Dataset records Block Start
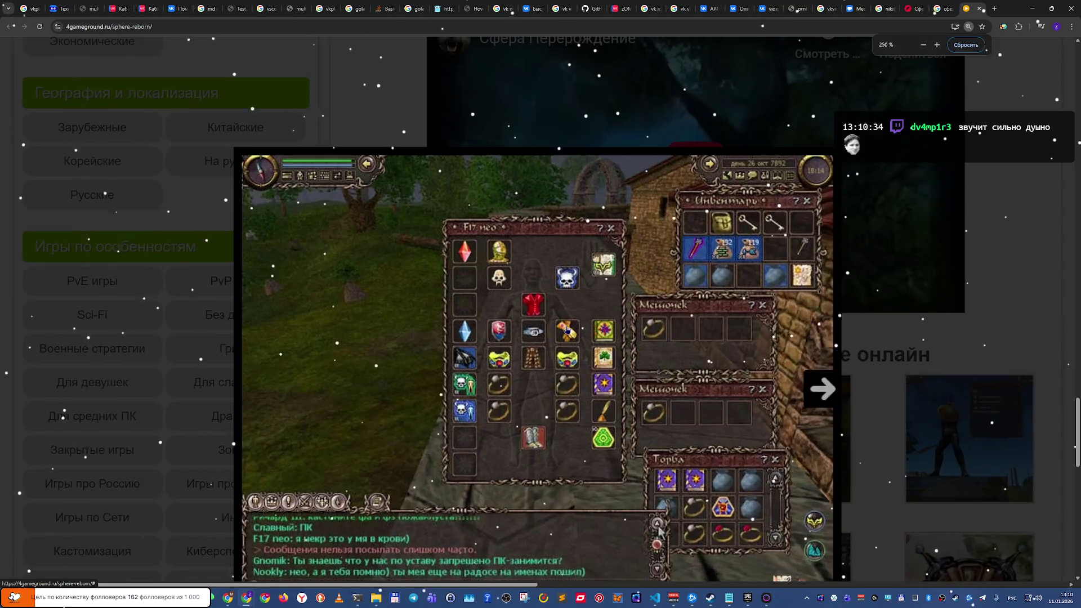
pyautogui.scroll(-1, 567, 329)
Dataset records Block End
Dataset records Block Start
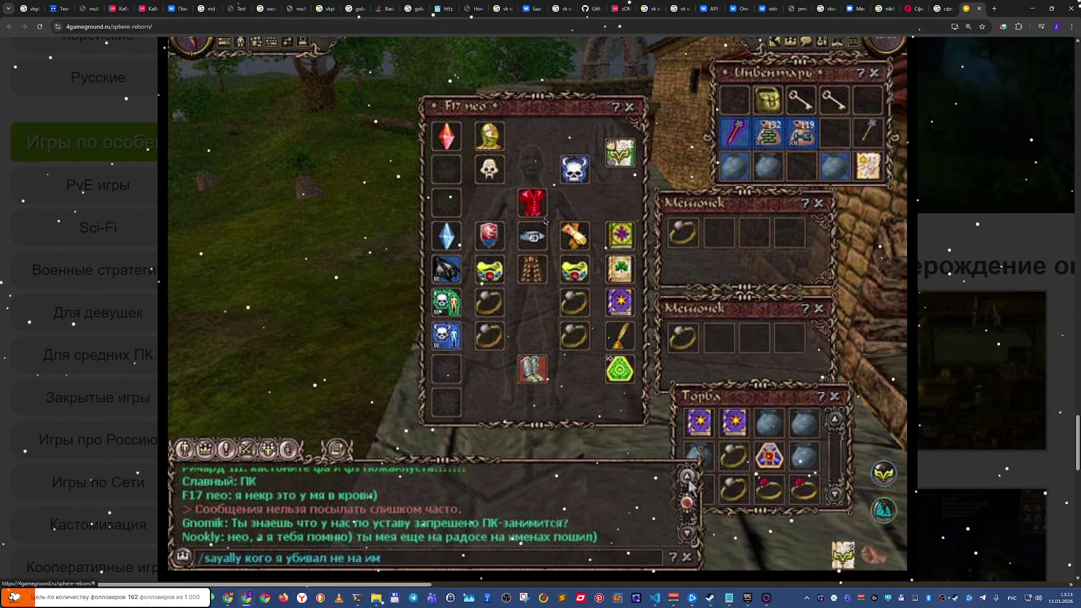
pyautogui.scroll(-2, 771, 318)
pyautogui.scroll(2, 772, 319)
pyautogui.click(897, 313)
Dataset records Block End
:: Exercise details ::
Look above for the line holding "pyautogui.scroll(-2, 771, 318)", then set down exactly that line and every line after it up to and including the line holding "pyautogui.click(897, 313)", with nothing else.

:: Solution to this exercise ::
pyautogui.scroll(-2, 771, 318)
pyautogui.scroll(2, 772, 319)
pyautogui.click(897, 313)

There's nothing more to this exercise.